Absurde und lehrreiche, spannende und zu Herzen gehende Geschichten hat die Kinderedition der "Zeit" gesammelt. Der Sprachwitz wird nicht nur Kinder ansprechen, sondern auch Eltern und Erwachsene. Das ist wichtig, denn sie sollen die Bücher ja kaufen und im Idealfall vorlesen.

Zum Beispiel die Geschichte von "Frederico Oktopod und Tünne Tintenfisch" von Adolf Himmel aus dem Jahr 1967. Darin begegnet der Junge Antonio beim Schnorcheln einem Tintenfisch namens Frederico Oktopod.

"’Oktopod heißt du?’, fragte Antonio. ‚Den Namen habe ich aber noch nie gehört.’
‚Es ist ein alter Name, weil wir eine alte Familie sind. Er kommt aus dem Griechischen und bedeutet Achtfuß. Ich bin ein Achtfuß aus der Familie Tintenfisch.’
‚Ich dachte, das sind Arme’, sagte Antonio.
‚Wenn du möchtest, können wir auch Arme dazu sagen’, antwortete Frederico."
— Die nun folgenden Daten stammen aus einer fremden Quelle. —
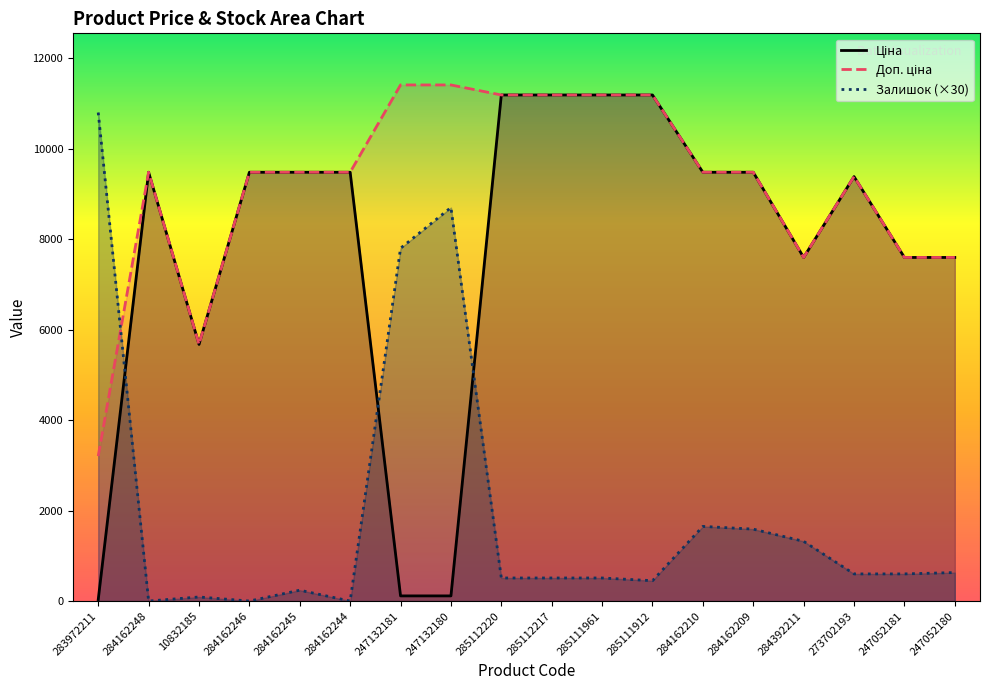

Which series has the largest total across all categories?

Доп. ціна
Adolf Himmel erzählt eine abenteuerliche Geschichte, bringt den Kindern dabei unauffällig etwas über Meerestiere bei und traut sich sogar, ein bisschen pädagogisch zu sein. Aber selbst das führt nur zur Belustigung, gerade weil es so altmodisch anmutet.

"’Wir waren schon hier, als die Römer hier waren.’, sagte Frederico. ‚"Die haben hier vor zweitausend Jahren ihre kaputten Teller ins Meer geschmissen.’
‚Kaputt und geschmissen soll man aber lieber nicht sagen’, sagte Antonio. Frederico schlug sich erschrocken mit allen acht Händen auf den Mund: ‚Ich tu's nie wieder!’"

Die Bücher der Zeit-Kinderedition sind nicht nur inhaltlich, sondern auch in der Verarbeitung und Aufmachung hochwertig. Um sie als eine Reihe erkennbar zu machen, wurden alle Buchdeckel von der Kinderbuchillustratorin Sybille Hein gestaltet und mit farbigen, leinenen Rücken versehen. Die Bilder zu den Geschichten stammen dagegen aus den Originalen.

Manch vorlesender Erwachsener wird entzückt sein, wieder die Bilder seiner eigenen Kindheit zu entdecken. So beispielsweise die von Franz Josef Tripp oder Robert Lawson oder Ilon Wiklands unnachahmliche Illustrationen zu den Geschichten von Astrid Lindgren.

"Nie zuvor hatte Malin gewusst, dass auch Worte schön sein konnten, und nun erfuhr sie es, und sie sanken ihr in die Seele wie Morgentau auf eine Sommerwiese. Ach, sie wollte sie in ihrem Herzen bewahren für alle Zeit und nie wieder vergessen, aber schon als sie mit Pompadulla heimkehrte ins Spittel, waren sie ihr aus dem Gedächtnis entschwunden. Nur ein paar wunderliebliche Worte wusste sie noch, und sie sagte sie leise vor sich hin, wieder und immer wieder: Klingt meine Linde, singt meine Nachtigall? So lauteten die Worte und in ihrem Glanz schwand alles Elend und aller Jammer des Armenhauses dahin. Warum es so war, wusste sie nicht, doch ein Segen war es, dass es so war."